#### [WORK REQUIRED]
Where the records below begin, start copying, and stop after the line that contains "right back paw: (1092, 747)"; reproduce every line exactly but omit pictures.

(Records from a data source)
○ ○ ○ ○ ○
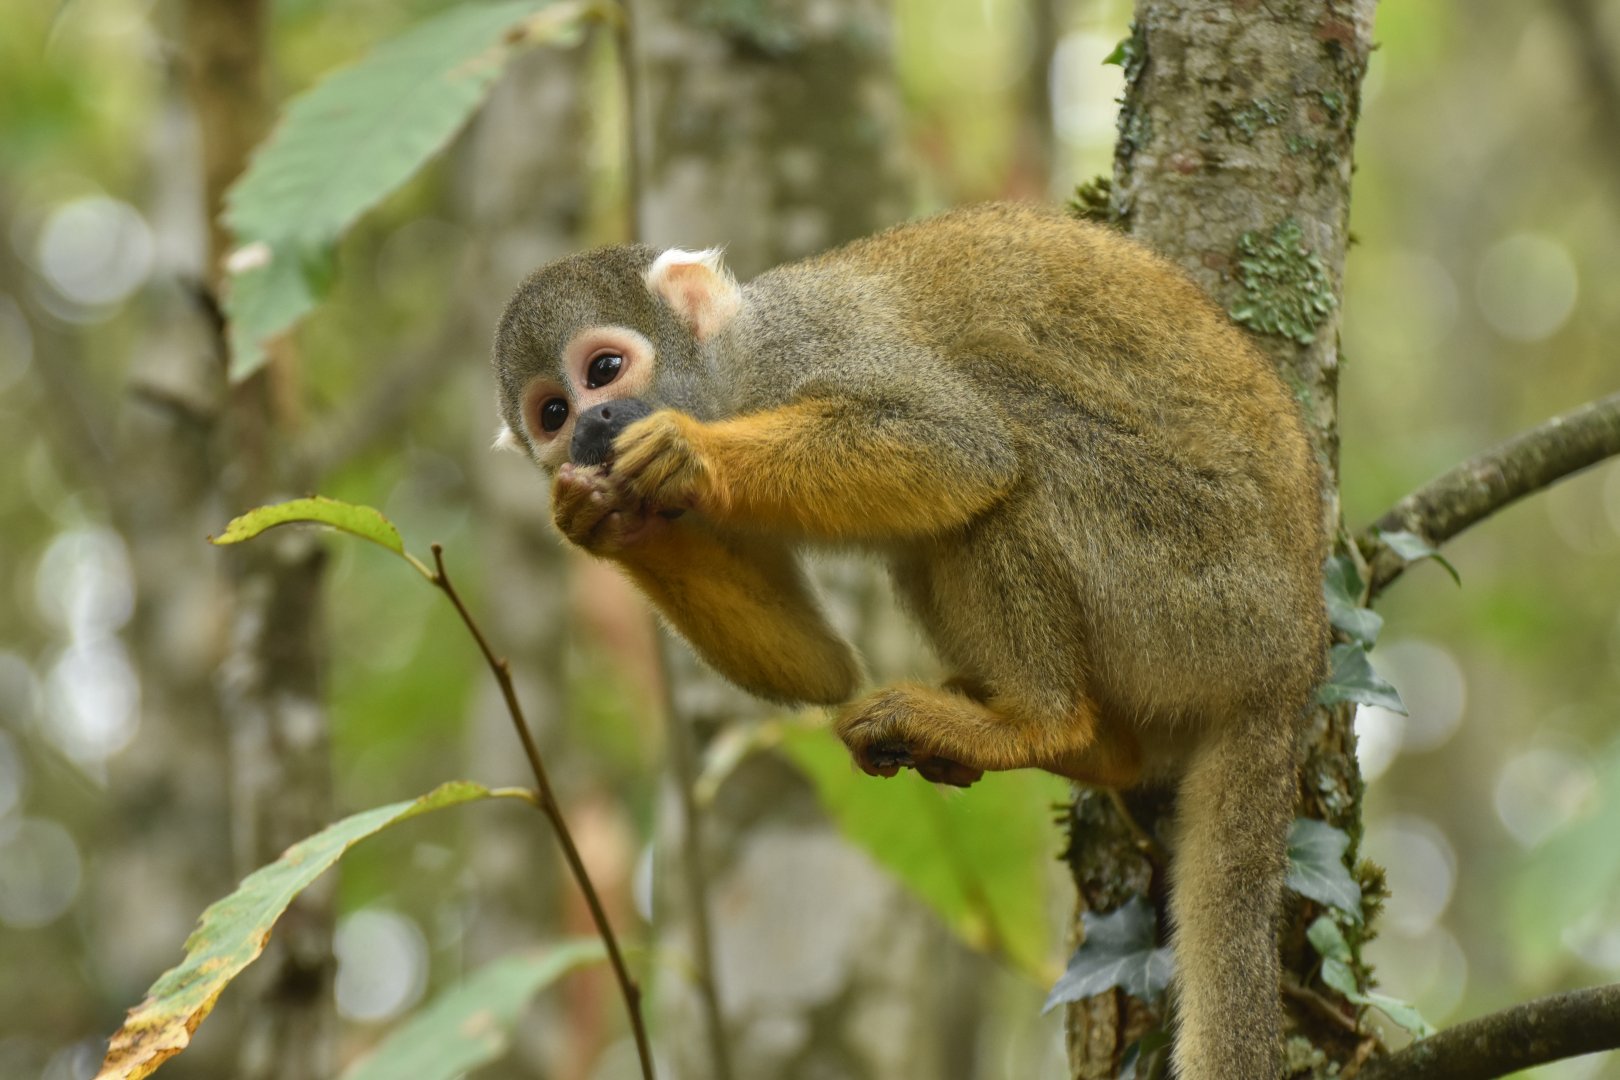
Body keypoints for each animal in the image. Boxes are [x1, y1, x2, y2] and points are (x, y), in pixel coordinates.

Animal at [489, 202, 1329, 1080]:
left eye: (604, 370)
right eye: (552, 415)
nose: (589, 428)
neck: (735, 378)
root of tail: (1292, 660)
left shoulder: (806, 346)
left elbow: (959, 445)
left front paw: (688, 452)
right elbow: (821, 670)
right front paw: (598, 523)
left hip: (1194, 588)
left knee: (1015, 447)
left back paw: (1044, 724)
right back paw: (1092, 747)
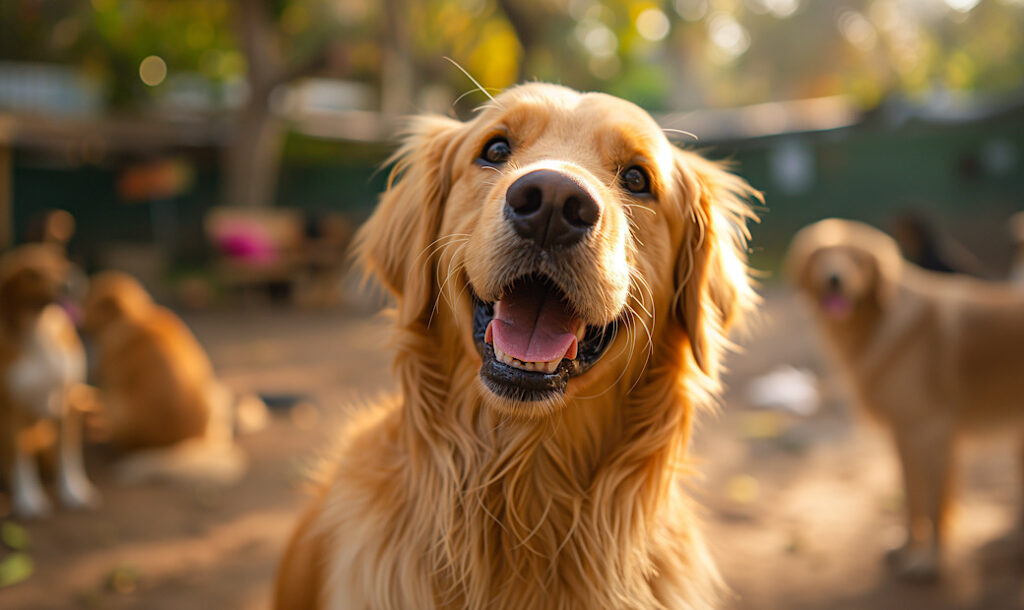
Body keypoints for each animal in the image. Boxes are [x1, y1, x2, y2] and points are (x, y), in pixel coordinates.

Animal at [0, 245, 99, 517]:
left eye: (60, 263)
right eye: (32, 274)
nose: (70, 283)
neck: (41, 328)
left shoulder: (69, 400)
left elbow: (68, 457)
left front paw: (73, 493)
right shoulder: (12, 409)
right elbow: (21, 463)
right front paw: (28, 499)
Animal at [82, 272, 249, 485]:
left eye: (87, 300)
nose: (80, 323)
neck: (134, 315)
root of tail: (176, 446)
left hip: (120, 408)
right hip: (218, 394)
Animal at [786, 216, 1024, 577]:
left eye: (856, 258)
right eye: (821, 255)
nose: (834, 279)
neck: (874, 323)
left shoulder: (933, 435)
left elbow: (935, 505)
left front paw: (929, 562)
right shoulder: (904, 436)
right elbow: (913, 499)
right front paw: (907, 548)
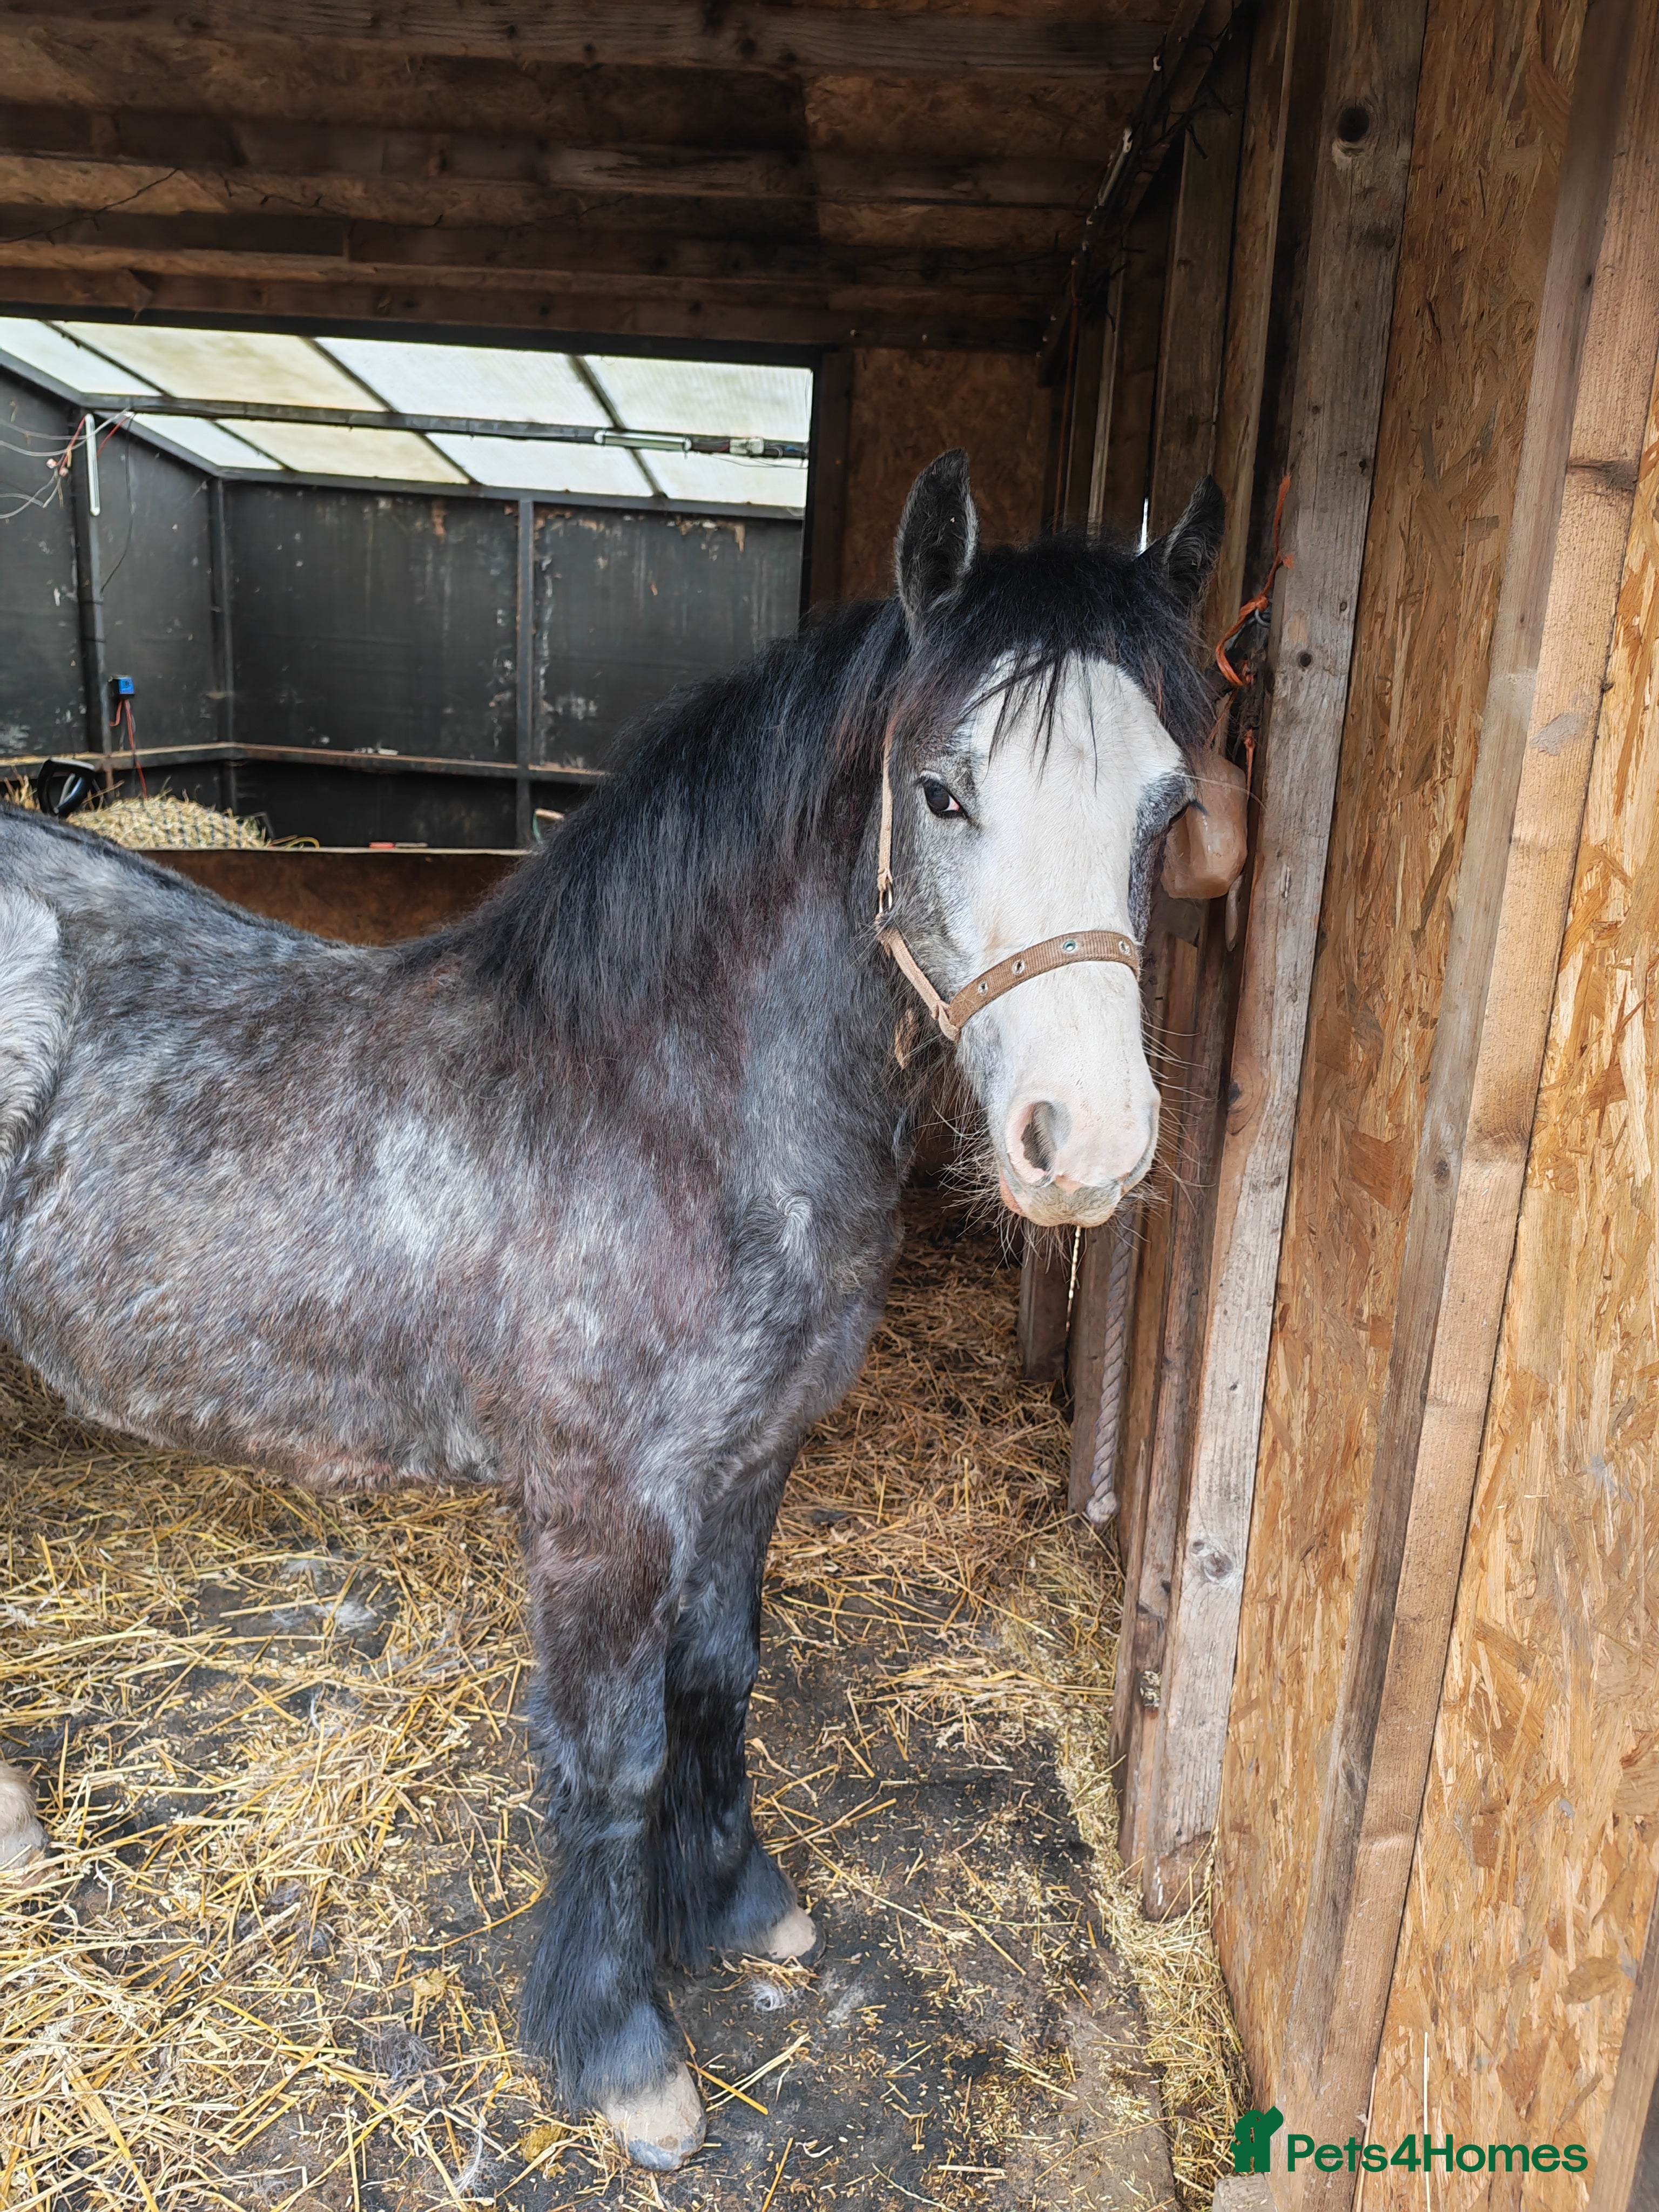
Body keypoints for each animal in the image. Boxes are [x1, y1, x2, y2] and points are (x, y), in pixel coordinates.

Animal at [0, 451, 1222, 2170]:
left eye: (1165, 811)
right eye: (942, 793)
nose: (1087, 1145)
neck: (665, 1114)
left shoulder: (746, 1464)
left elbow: (719, 1679)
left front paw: (737, 1905)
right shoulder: (597, 1505)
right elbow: (613, 1747)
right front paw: (618, 2040)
○ ○ ○ ○ ○
#### [REPLY]
Body keypoints for each animal in the image. Boxes are [x1, y1, x2, y2] and points are (x, y), in pixel coordinates.

Animal at [489, 202, 1329, 1080]:
left eye: (604, 370)
right eye: (552, 415)
nose: (589, 428)
neck: (735, 378)
root of tail: (1292, 660)
left shoulder: (806, 346)
left elbow: (959, 445)
left front paw: (688, 452)
right elbow: (821, 670)
right front paw: (598, 523)
left hip: (1194, 588)
left knee: (1015, 447)
left back paw: (1044, 724)
right back paw: (1092, 747)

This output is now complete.